Job: Return all the entries below exactly, except for the images they hold.

Data section:
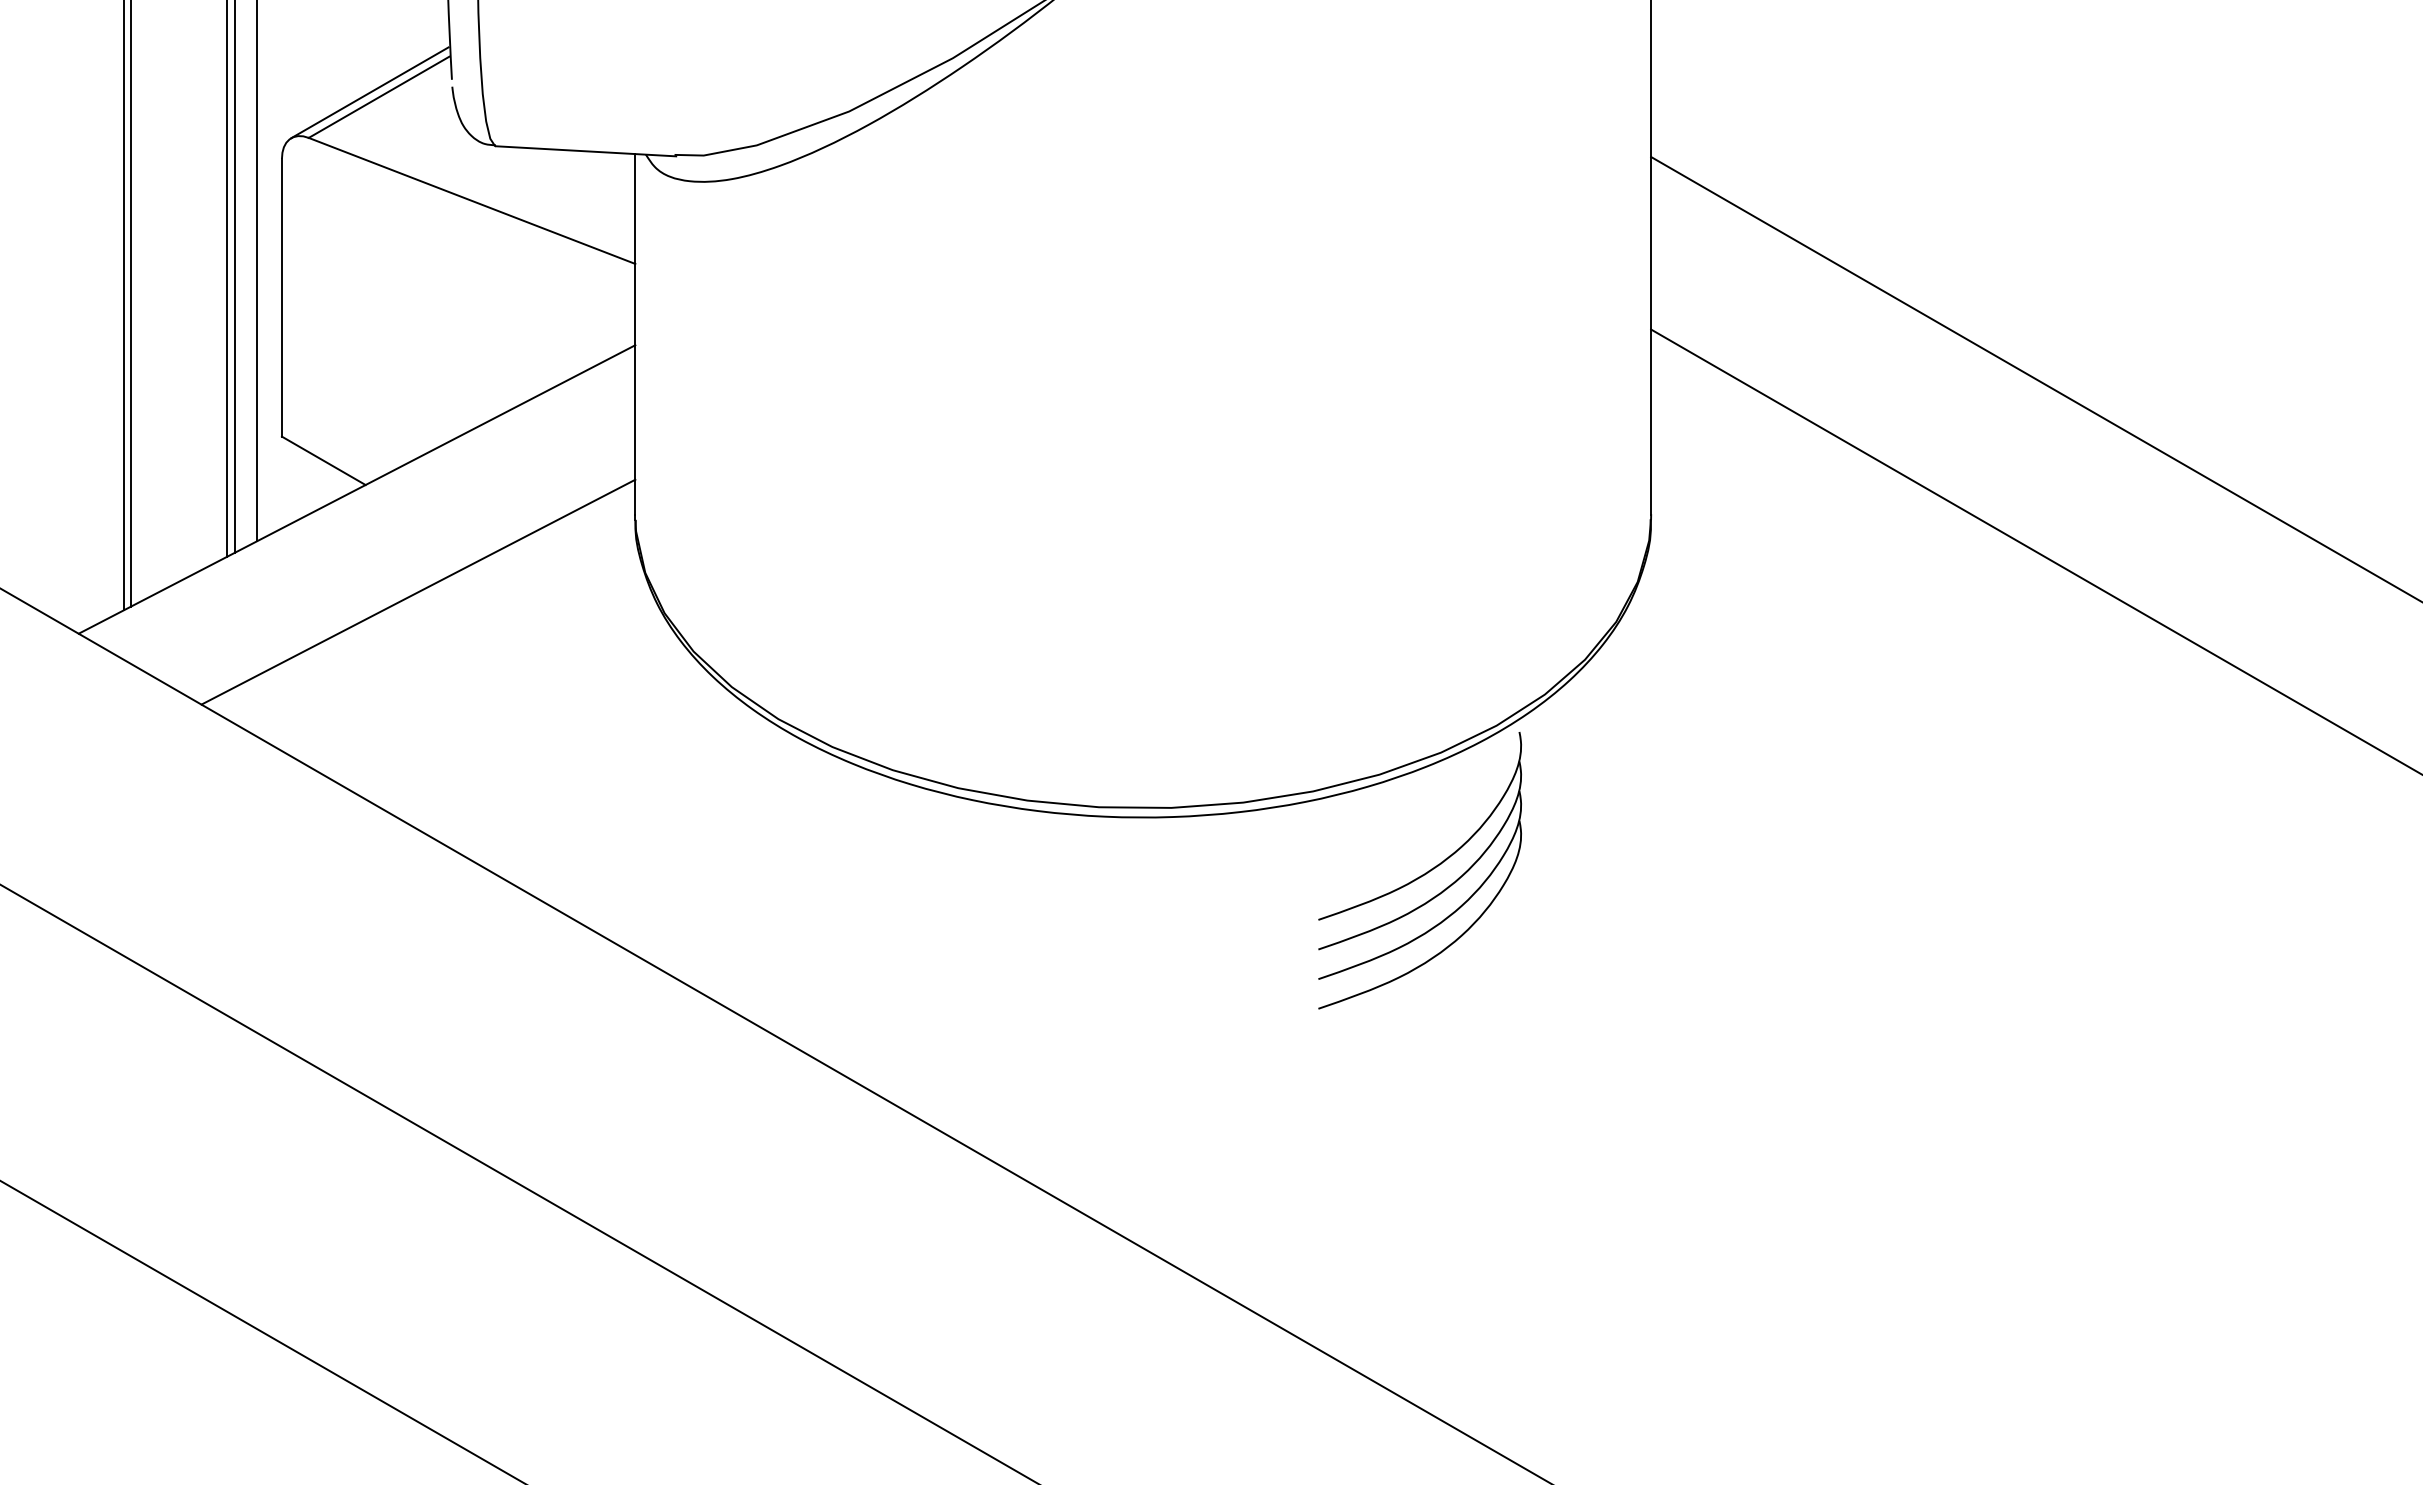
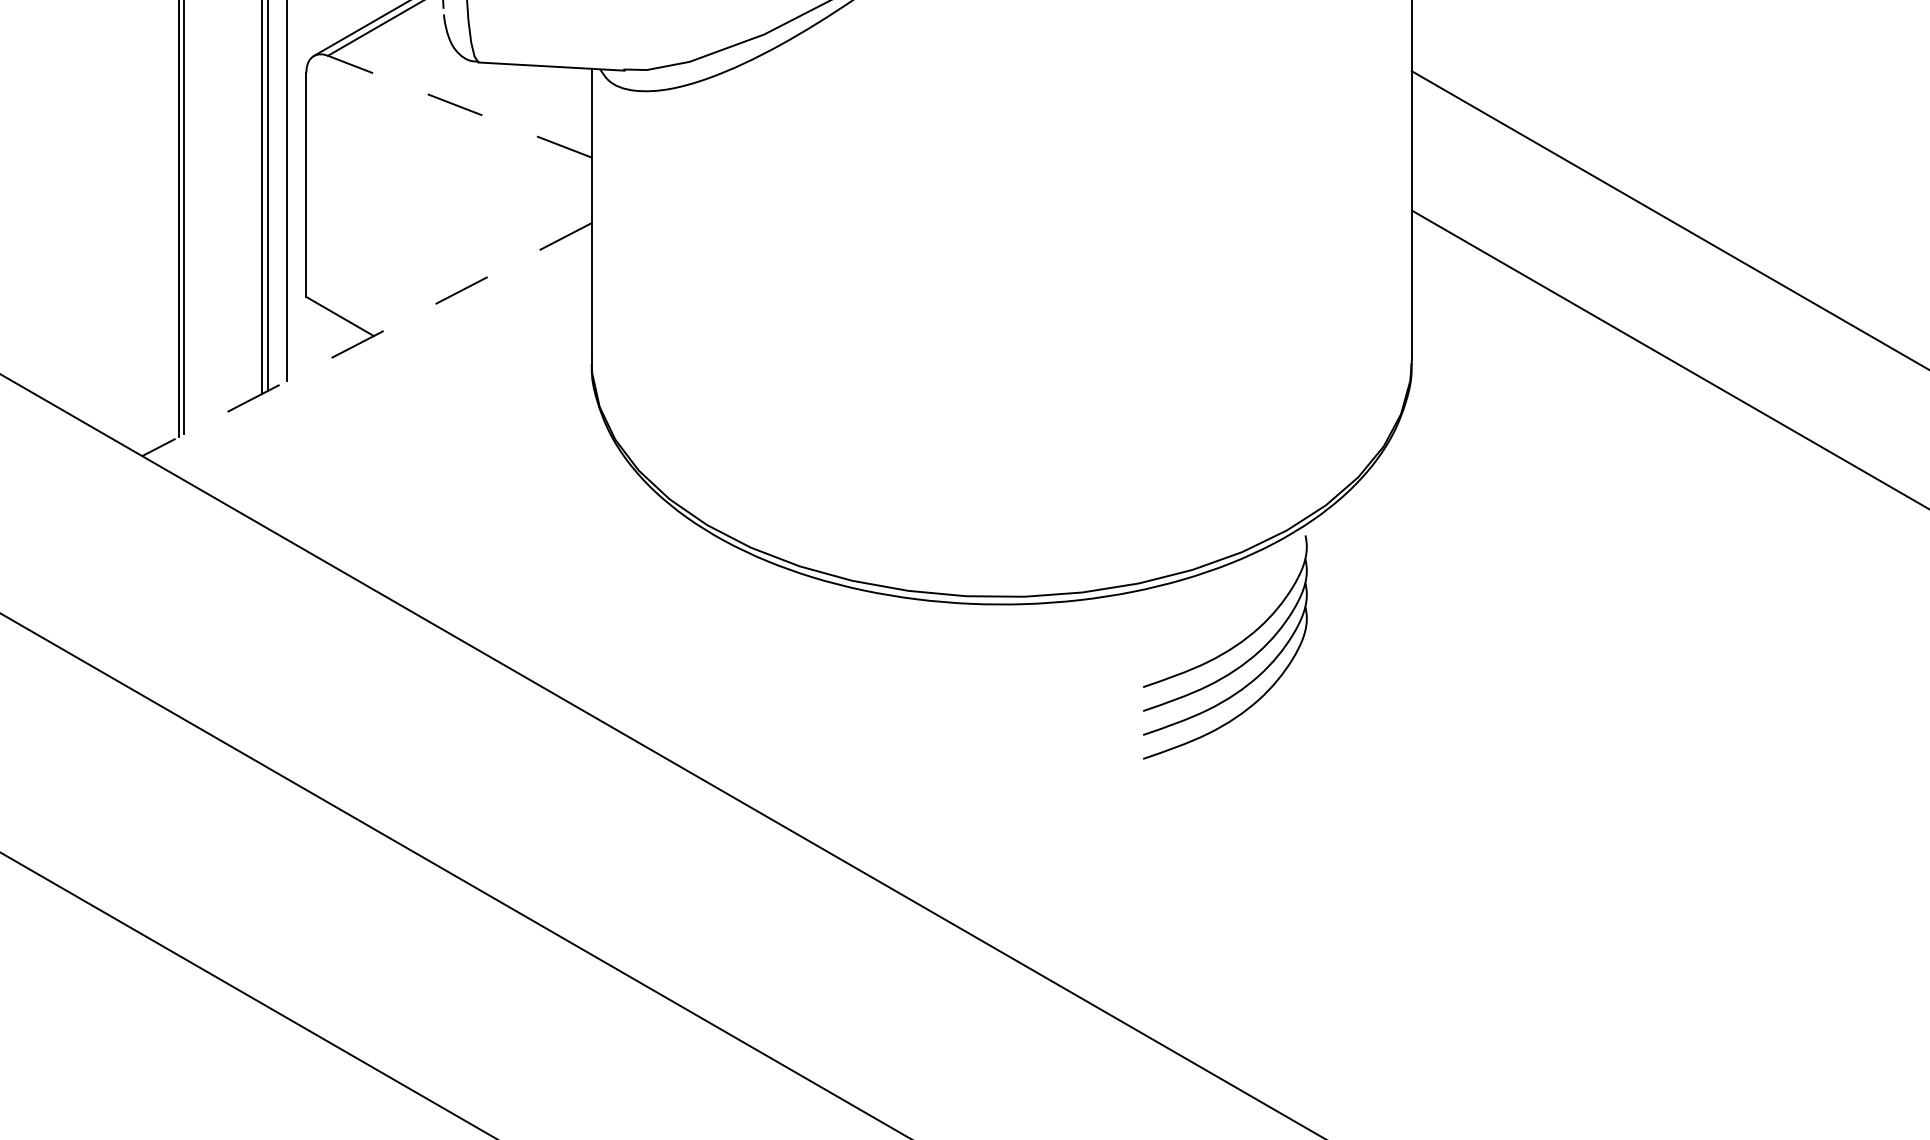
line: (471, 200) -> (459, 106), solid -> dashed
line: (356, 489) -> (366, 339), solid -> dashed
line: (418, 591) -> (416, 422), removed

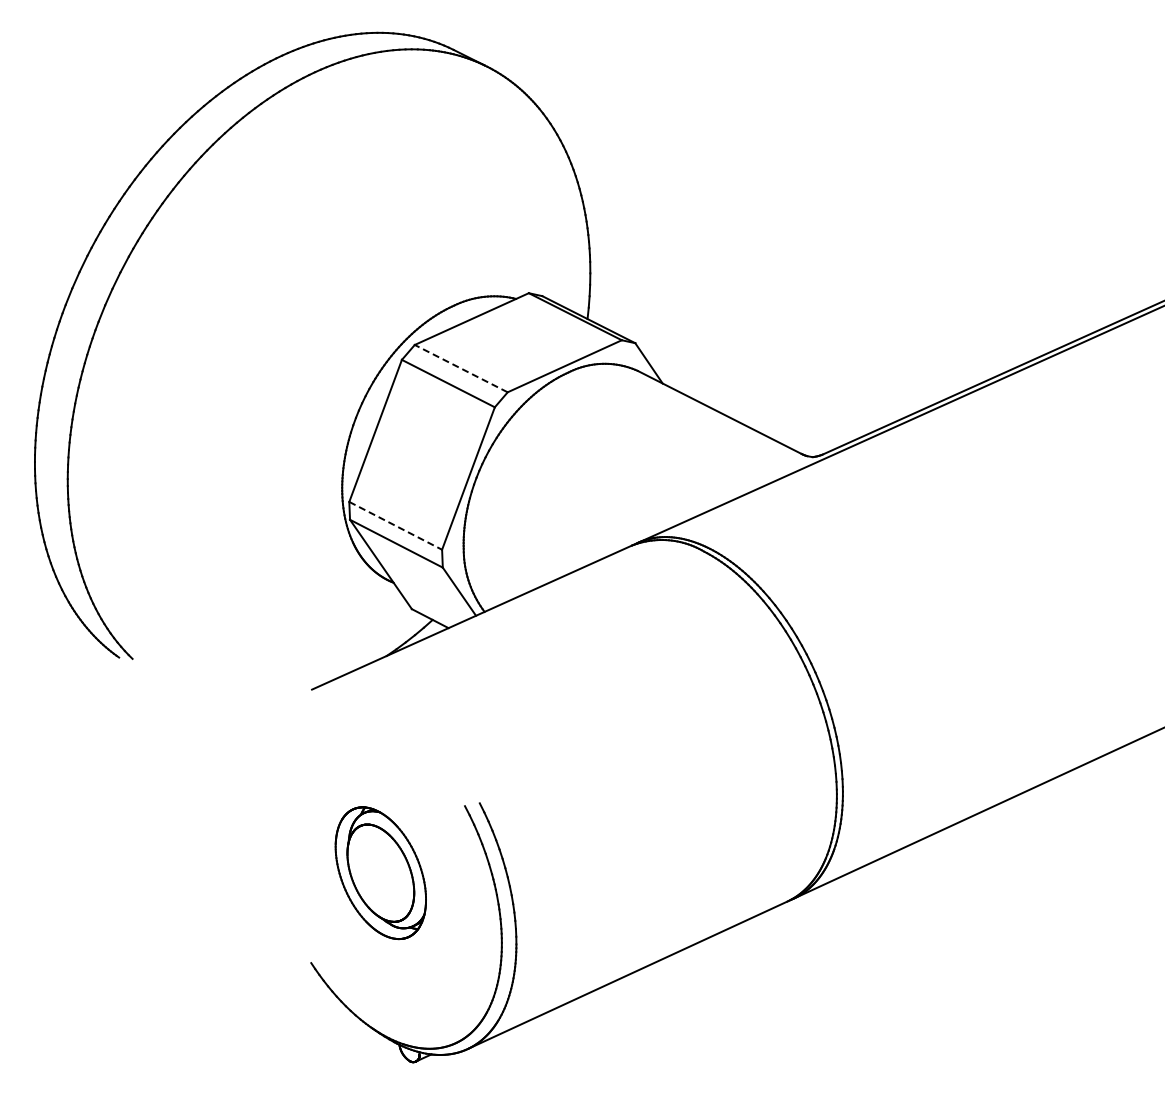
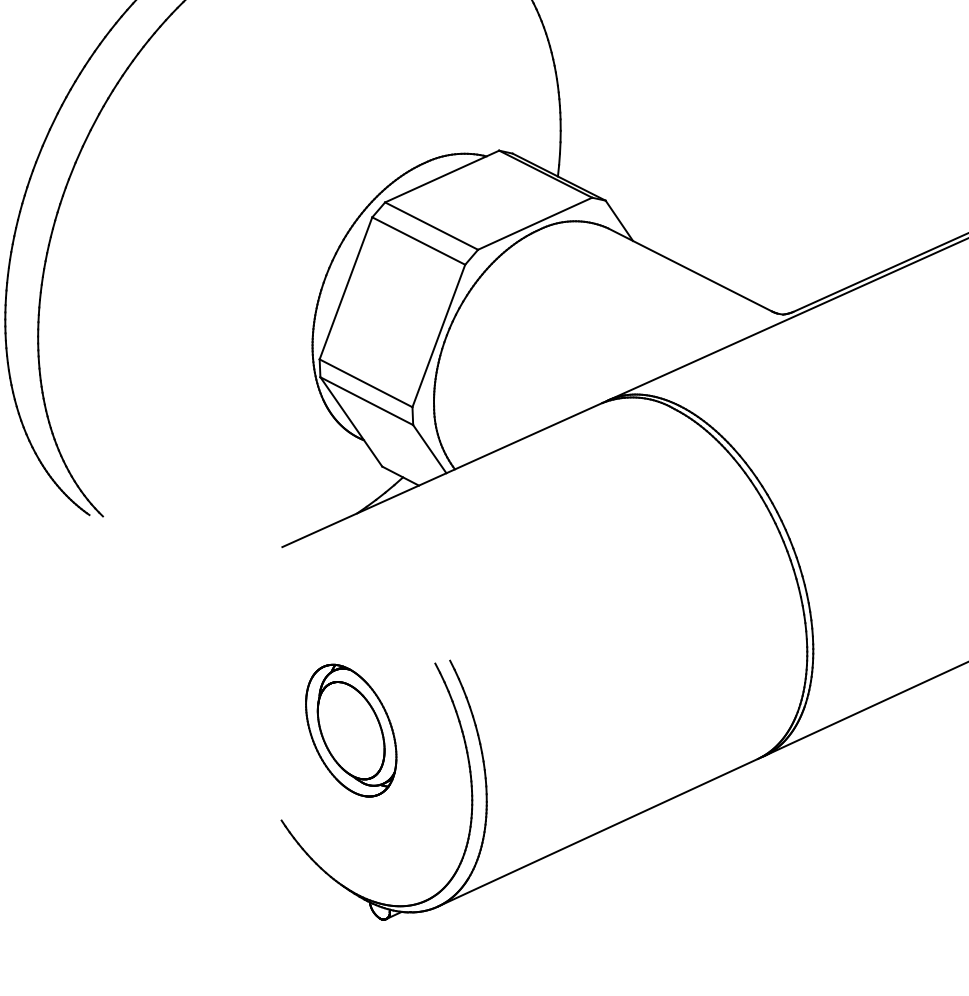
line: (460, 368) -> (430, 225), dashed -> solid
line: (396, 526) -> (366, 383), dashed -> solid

Answer:
line: (471, 200) -> (459, 106), solid -> dashed
line: (356, 489) -> (366, 339), solid -> dashed
line: (418, 591) -> (416, 422), removed

line: (460, 368) -> (430, 225), dashed -> solid
line: (396, 526) -> (366, 383), dashed -> solid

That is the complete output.